Selbst mit diesen Änderungen ist die Zeit im G8 knapp. Zeit dazu, dass meine Schüler die Abtei aus dem Namen der Rose nachbauen, wird es da wohl nie geben.

Sportminister Spaenle

Nachdem sich in der offiziellen Presseerklärung Nr. 197 des Staatsministeriums für Unterricht und Kultus unser Minister als “Sportminister Spaenle” bezeichnen lässt, verstehe ich nicht, warum er so gerne “Kultusminister” genannt wird. Klar ist er auch Minister für Sport, und auch für Kultus, also Religion.

Aber am meisten hat man doch mit ihm in seiner Rolle als Unterrichtsminister zu tun. Warum nennen wir ihn dann nicht so? Klar klingt Kultus cooler. Auch Bildungs- oder Schulminister klingt besser als Unterrichtsminister. Aber das Ministerium heißt nun mal StMUK und nicht anders. Und kommt mir nicht damit, dass mit Kultus eh Schule gemeint ist – warum dann die Doppelung mit Unterricht und Kultus? Nur damit es nach mehr Arbeit aussieht? Müsste man dann nicht ehrlicherweise Staatsministerium für Kultus und Kultus sagen?

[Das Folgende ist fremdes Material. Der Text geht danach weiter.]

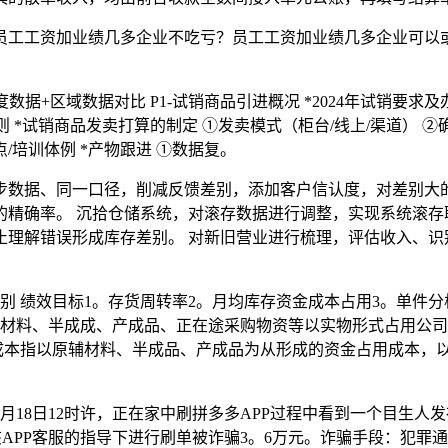
资加业绩几多企业不吃亏？员工工资加业绩几多企业可以或许盈利？打
据+区域数据对比​ P1-试销商品引进概况​ *2024年试销要求及
理细则​ *试销商品发卖打算的制定​ ①发卖模式（柜台/线上/渠道
培训体例​ *产物跟进​ ①数据复。
数据、同一口径，削减反馈差别，添加客户信认度，对差别大的
的精确率。 沉拾仓储系统，对滚存数据进行调整，实现系统滚存
理解错误形成库存差别。 对新旧营业进行梳理，评估收入、识
别 绩效目标1。存货周转率2。月均库存资金成本占用3。单件
指原材料、半成成、产成品、正在途采购物资等以实物形式占用公
金成本指以原辅材料、半成品、产成品为从形成的资金占用成本，
于3月18日12时许，正在家中刷拼多多APP过程中看到一个目
在该APP客服的指导下进行刷单被诈骗3。6万元。诈骗手段：犯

Außerdem dankt Spaenle der gesamten Schulfamilie für den Einsatz im Jahr 2011/12 (Presseerklärung 198). Das ist auch so ein Wort, mit dem ich Schwierigkeiten habe, “Schulfamilie”. Es soll wohl betonen, dass wir alle zusammenarbeiten, uns alle vertragen, durch Bande miteinander verbunden sind, dicker als Wasser – alles wie in einer Familie auch? Oder soll eher transportiert werden, dass Schulen nun mal undemokratisch sind mit einem pater familias als Hausherrn? Gehört der Unterrichtsminister Spaenle auch zur Schulfamilie, so als reicher Onkel aus Amerika, von dem man sich zu Weihnachten teure Geschenke erhofft? Wenn Spaenle irgendwann mal – Gott behüte – nicht mehr Minister ist, gehört er dann eigentlich noch zur Familie?